Technically The Prowler boasts high quality. Losey's direction is tight and holds the viewer in a vice like grip, while the art direction from Boris Leven is superb, particularly in that first quarter as the bright Gilvray house is cloaked in sparse darkness. But it's with Heflin, and to a lesser extent, Keyes, that the film reaches its high points. Keyes' character frustrates immensely, her decision making annoys and her surrender to Garwood is at first hard to swallow. But this is a testament to the good work that Keyes does, that she can induce these feelings for the character is surely a job well done. Heflin, tho, is a different kettle of fish. A criminally undervalued actor in his generation, Heflin serves notice here that he could play a bad guy convincingly, almost terrifyingly so too. His shift from meek, almost puppy dog love yearner, to conniving bastard is handled adroitly and gives film noir one of its best homme fatales.

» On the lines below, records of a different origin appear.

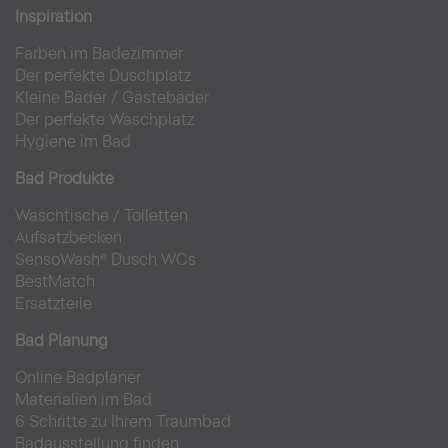
Inspiration
Farben im Badezimmer
Der perfekte Duschplatz
Kleine Bäder
/
Gästebäder
Der perfekte Waschplatz
Hygiene im Bad
Bad Produkte
Waschtische
/
Toiletten
Aufsatzbecken
SensoWash® Dusch WCs
BestMatch
Ersatzteile
Bad Planung
Online Badplaner
Materialien im Bad
6 Schritte zu Ihrem Traumbad
Badausstellung finden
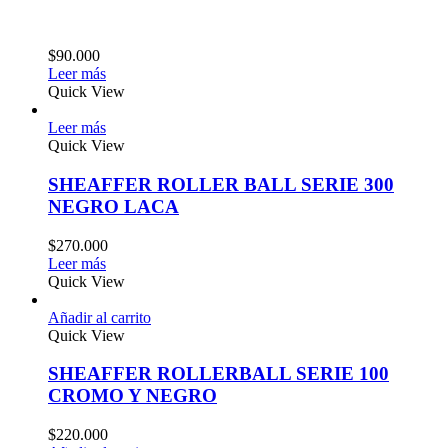
$
90.000
Leer más
Quick View
Leer más
Quick View
SHEAFFER ROLLER BALL SERIE 300
NEGRO LACA
$
270.000
Leer más
Quick View
Añadir al carrito
Quick View
SHEAFFER ROLLERBALL SERIE 100
CROMO Y NEGRO
$
220.000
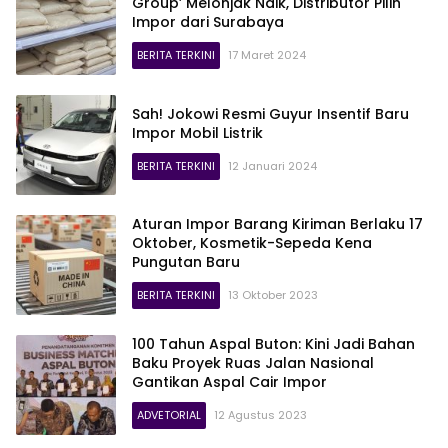
Group’ Melonjak Naik, Distributor Pilih
Impor dari Surabaya
BERITA TERKINI
17 Maret 2024
Sah! Jokowi Resmi Guyur Insentif Baru
Impor Mobil Listrik
BERITA TERKINI
12 Januari 2024
Aturan Impor Barang Kiriman Berlaku 17
Oktober, Kosmetik-Sepeda Kena
Pungutan Baru
BERITA TERKINI
13 Oktober 2023
100 Tahun Aspal Buton: Kini Jadi Bahan
Baku Proyek Ruas Jalan Nasional
Gantikan Aspal Cair Impor
ADVETORIAL
12 Agustus 2023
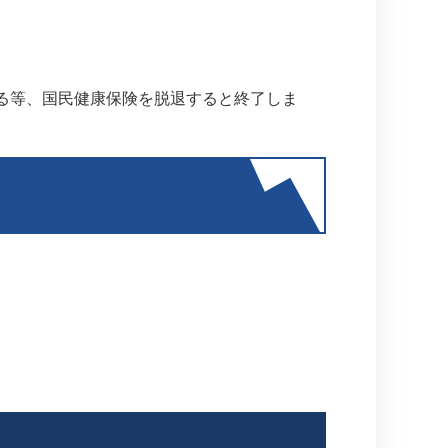
る等、国民健康保険を脱退すると終了しま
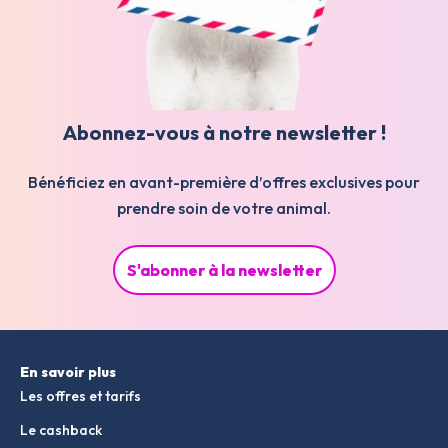
Abonnez-vous à notre newsletter !
Bénéficiez en avant-première d’offres exclusives pour
prendre soin de votre animal.
S'abonner à la newsletter
En savoir plus
Les offres et tarifs
Le cashback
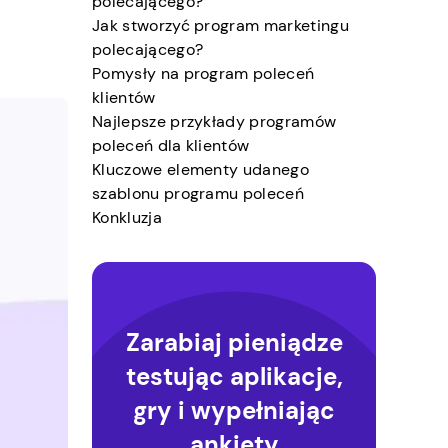
polecającego?
Jak stworzyć program marketingu
polecającego?
Pomysły na program poleceń
klientów
Najlepsze przykłady programów
poleceń dla klientów
Kluczowe elementy udanego
szablonu programu poleceń
Konkluzja
Zarabiaj pieniądze
testując aplikacje,
gry i wypełniając
ankiety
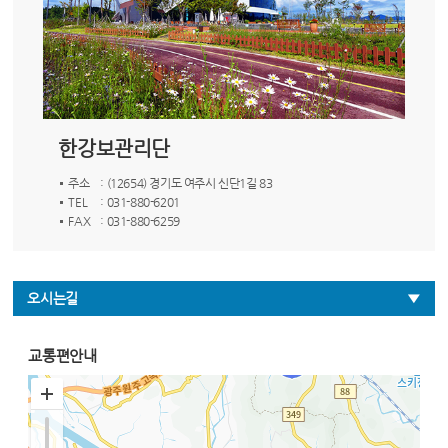
한강보관리단
주소
: (12654) 경기도 여주시 신단1길 83
TEL
: 031-880-6201
FAX
: 031-880-6259
오시는길
교통편안내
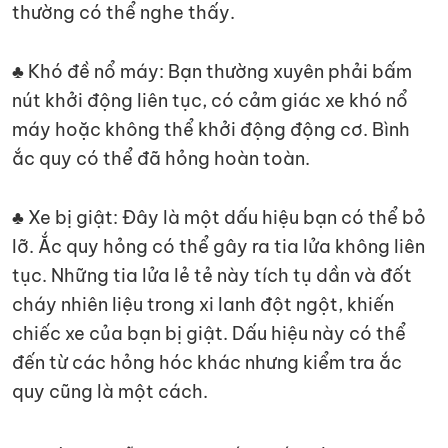
thường có thể nghe thấy.
♣ Khó đề nổ máy: Bạn thường xuyên phải bấm
nút khởi động liên tục, có cảm giác xe khó nổ
máy hoặc không thể khởi động động cơ. Bình
ắc quy có thể đã hỏng hoàn toàn.
♣ Xe bị giật: Đây là một dấu hiệu bạn có thể bỏ
lỡ. Ắc quy hỏng có thể gây ra tia lửa không liên
tục. Những tia lửa lẻ tẻ này tích tụ dần và đốt
cháy nhiên liệu trong xi lanh đột ngột, khiến
chiếc xe của bạn bị giật. Dấu hiệu này có thể
đến từ các hỏng hóc khác nhưng kiểm tra ắc
quy cũng là một cách.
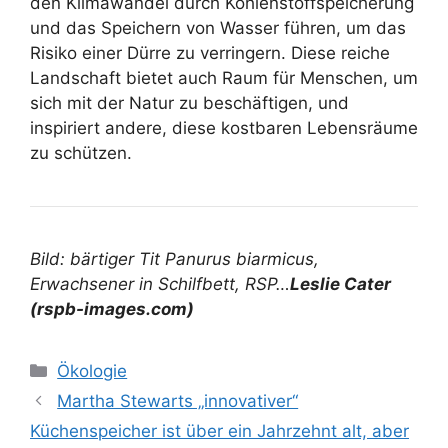
den Klimawandel durch Kohlenstoffspeicherung
und das Speichern von Wasser führen, um das
Risiko einer Dürre zu verringern. Diese reiche
Landschaft bietet auch Raum für Menschen, um
sich mit der Natur zu beschäftigen, und
inspiriert andere, diese kostbaren Lebensräume
zu schützen.
Bild: bärtiger Tit Panurus biarmicus,
Erwachsener in Schilfbett, RSP…
Leslie Cater
(rspb-images.com)
Kategorien
Ökologie
Martha Stewarts „innovativer“
Küchenspeicher ist über ein Jahrzehnt alt, aber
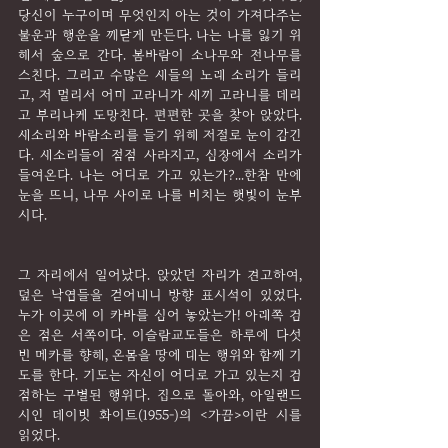
당신이 누구이며 무엇인지 아는 것이 가져다주는 
불운과 행운을 깨닫게 만든다. 나는 나를 잃기 위
해서 숲으로 간다. 봄바람이 소나무와 전나무를 
스친다. 그리고 수많은 새들의 노래 소리가 들리
고, 저 멀리서 어미 고라니가 새끼 고라니를 데리
고 부리나케 도망친다. 편편한 곳을 찾아 앉았다. 
새소리와 바람소리를 들기 위해 저절로 눈이 감긴
다. 새소리들이 점점 사라지고, 심장에서 소리가 
들여온다. 나는 어디로 가고 있는가?...한참 만에 
눈을 뜨니, 나무 사이로 나를 비치는 햇빛이 눈부
시다.
그 자리에서 일어났다. 앉았던 자리가 견고하여, 
덮은 낙엽들을 걷어내니 방향 표시석이 있었다. 
누가 이곳에 이 카바를 심어 놓았는가! 아래쪽 검
은 점은 서쪽이다. 이슬람교도들은 하루에 다섯 
번 메카를 향해, 온몸을 땅에 대는 행위와 함께 기
도를 한다. 기도는 자신이 어디로 가고 있는지 검
점하는 구별된 행위다. 집으로 돌아와, 아일랜드 
시인 데이빗 화이트(1955-)의 <가끔>이란 시를 
읽었다.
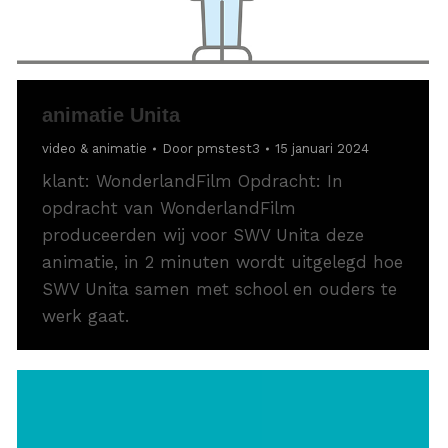
animatie Unita
video & animatie
Door
pmstest3
15 januari 2024
klant: WonderlandFilm Opdracht: In
opdracht van WonderlandFilm
produceerden wij voor SWV Unita deze
animatie, in 2 minuten wordt uitgelegd hoe
SWV Unita samen met school en ouders te
werk gaat.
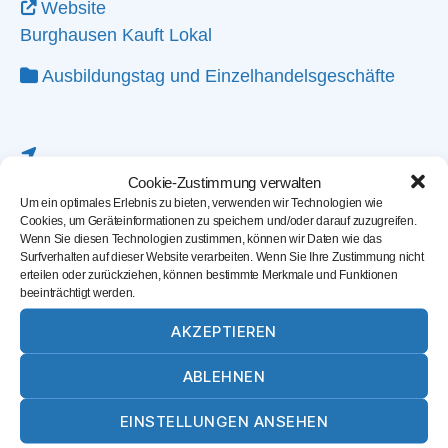
Website
Burghausen Kauft Lokal
Ausbildungstag
und
Einzelhandelsgeschäfte
Cookie-Zustimmung verwalten
Um ein optimales Erlebnis zu bieten, verwenden wir Technologien wie
Cookies, um Geräteinformationen zu speichern und/oder darauf zuzugreifen.
Wenn Sie diesen Technologien zustimmen, können wir Daten wie das
Surfverhalten auf dieser Website verarbeiten. Wenn Sie Ihre Zustimmung nicht
erteilen oder zurückziehen, können bestimmte Merkmale und Funktionen
beeinträchtigt werden.
AKZEPTIEREN
ABLEHNEN
Karte laden
EINSTELLUNGEN ANSEHEN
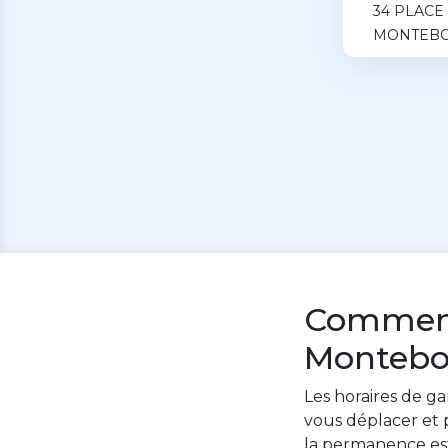
34 PLACE
MONTEB
Comment 
Montebo
Les horaires de ga
vous déplacer et p
la permanence es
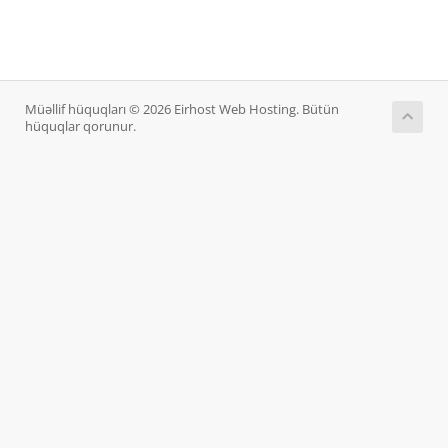
Müəllif hüquqları © 2026 Eirhost Web Hosting. Bütün
hüquqlar qorunur.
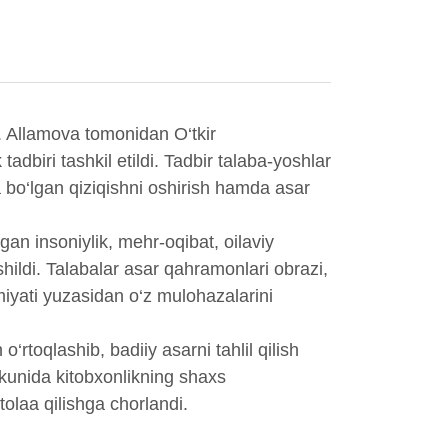
 M. Allamova tomonidan O‘tkir
dbiri tashkil etildi. Tadbir talaba-yoshlar
a bo‘lgan qiziqishni oshirish hamda asar
gan insoniylik, mehr-oqibat, oilaviy
shildi. Talabalar asar qahramonlari obrazi,
iyati yuzasidan o‘z mulohazalarini
 o‘rtoqlashib, badiiy asarni tahlil qilish
kunida kitobxonlikning shaxs
olaa qilishga chorlandi.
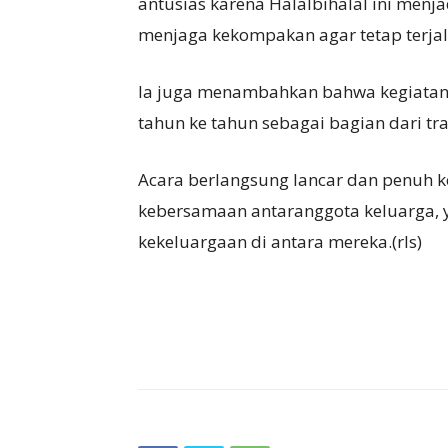
antusias karena Halalbihalal ini menj
menjaga kekompakan agar tetap terjali
Ia juga menambahkan bahwa kegiatan t
tahun ke tahun sebagai bagian dari tr
Acara berlangsung lancar dan penuh k
kebersamaan antaranggota keluarga,
kekeluargaan di antara mereka.(rls)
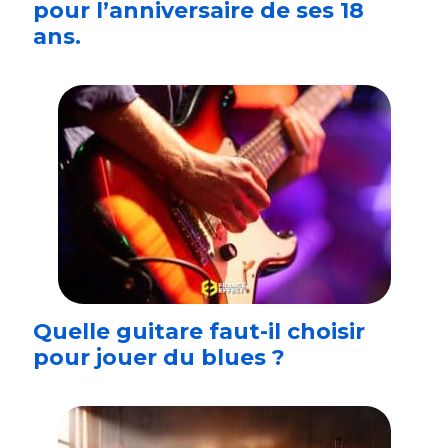
pour l’anniversaire de ses 18
ans.
Quelle guitare faut-il choisir
pour jouer du blues ?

Back on release big hitting critics such as Manny Farber and Wallace Markfield unreservedly praised the film. While pulp writer supreme James Ellroy is quoted as saying it was one of his favourite films. So it's somewhat surprising that it took until late 2010 to receive a DVD release, that, much like the machinations of Webb Garwood, is very much a crime. Moody, bleak and corrosive in its telling, this is a must see for noir and Heflin purists. 9/10

Reviewed by bmacv 8 / 10

Heflin's edgy menace rivets in another bad-cop noir

As an actor Van Heflin rarely got his due. He has a passive, even recessive quality that nonetheless lets viewers see clearly into the roilings of his characters' restive minds. In The Prowler, he plays a disgruntled cop -- a disgruntled human being, really, who blames the world for everything that fate and his own shortcomings in the mental-health department have brought him. Called to investigate a peeping tom by Evelyn Keyes (another edgy presence) -- her well-to-do husband works nights as a radio farm-show host -- Heflin falls for her. Obsessed (now we'd call him a stalker), he woos her despite her initial reluctance (now we'd call her a born victim). After they fall in love, Heflin dreams up a scheme in which a phantom "prowler" would be a good scapegoat if her husband should happen to get dead all of a sudden. Losey, in his early career, displayed a sensibility that grows ever more forlorn and hopeless as Heflin and the now-pregnant Keyes go on the lam, first to a motel he owns near Barstow then to a ghost-town called Calico. The Prowler draws on a number of emblematic "noir" themes yet plays them in a new key.